Re: value of g in black holes

[Vic Decarlo <vdecarlo@DEPAUW.EDU>]

Carl:
    I don't see an easy way of getting at that square root factor; my
derivation required nearly a full page of calculations. Certainly the
factor
makes sense in the limit R--> infinity - very far from the black hole,
g is identical to the Newtonian prediction (in these units).

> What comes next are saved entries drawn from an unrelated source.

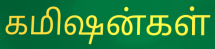
கமிஷன்கள்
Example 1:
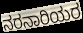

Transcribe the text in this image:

ನರನಾರಿಯರ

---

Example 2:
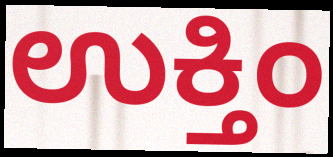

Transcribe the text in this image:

ಉಕ್ತಿಂ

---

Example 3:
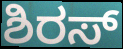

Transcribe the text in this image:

ಶಿರಸ್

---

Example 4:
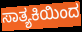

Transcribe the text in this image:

ಸಾತ್ಯಕಿಯಿಂದ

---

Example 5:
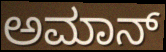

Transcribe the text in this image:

ಅಮಾನ್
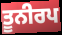
ਤੂਨੀਰਪ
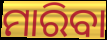
ମାରିବା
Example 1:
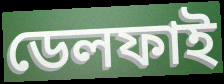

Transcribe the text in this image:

ডেলফাই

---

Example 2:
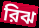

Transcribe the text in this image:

রিঝ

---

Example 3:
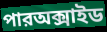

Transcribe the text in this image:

পারঅক্সাইড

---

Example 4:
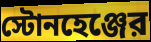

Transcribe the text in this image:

স্টোনহেঞ্জের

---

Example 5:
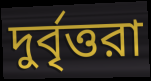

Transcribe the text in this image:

দুর্বৃত্তরা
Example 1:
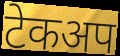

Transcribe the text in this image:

टेकअप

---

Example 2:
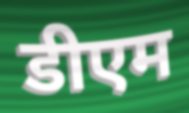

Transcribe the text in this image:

डीएम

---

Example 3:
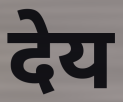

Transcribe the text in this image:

देय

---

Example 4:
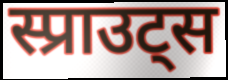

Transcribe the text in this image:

स्प्राउट्स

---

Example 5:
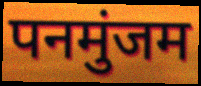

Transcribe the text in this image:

पनमुंजम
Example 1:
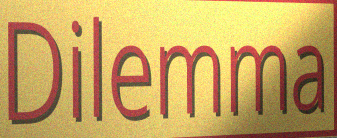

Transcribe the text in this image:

Dilemma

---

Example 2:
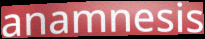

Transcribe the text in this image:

anamnesis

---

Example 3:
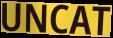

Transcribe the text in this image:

UNCAT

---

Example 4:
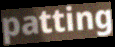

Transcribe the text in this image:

patting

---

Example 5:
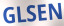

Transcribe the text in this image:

GLSEN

Ultimately,

the square root term comes from the Schwarzschild metric which
tells us about the degree of spacetime curvature (i.e., the deviation
from the flat spacetime of special relativity) near the black hole.
    Maybe someone with a little more expertise in General Relativity
than me can see a "simple" way of deriving that square root factor.

Vic DeCarlo
DePauw University


"Carl E. Mungan" wrote:

> Vic Decarlo wrote:
>
> >     I'm teaching a course on black holes this semester using
> > the new excellent new intro text by Taylor and Wheeler
> > ("Exploring Black Holes").  One of the exercises involves
> > calculating the local acceleration of gravity for someone
> > standing on a shell of reduced circumference R surrounding
> > a nonspinning, spherical black hole of mass M.  The answer
> > turns out to be
> >
> >                 g = (M/R^2) / sqrt(1 - 2M/R)
>
> Well, as I said my formula was probably wrong :-)
> Now educate me: can you give me a simple derivation of the sqrt
> factor in the above expression?
> --
> Carl E. Mungan, Asst. Prof. of Physics  410-293-6680 (O) -3729 (F)
>        U.S. Naval Academy, Stop 9C, Annapolis, MD 21402-5026
> mungan@usna.edu    http://physics.usna.edu/physics/faculty/mungan/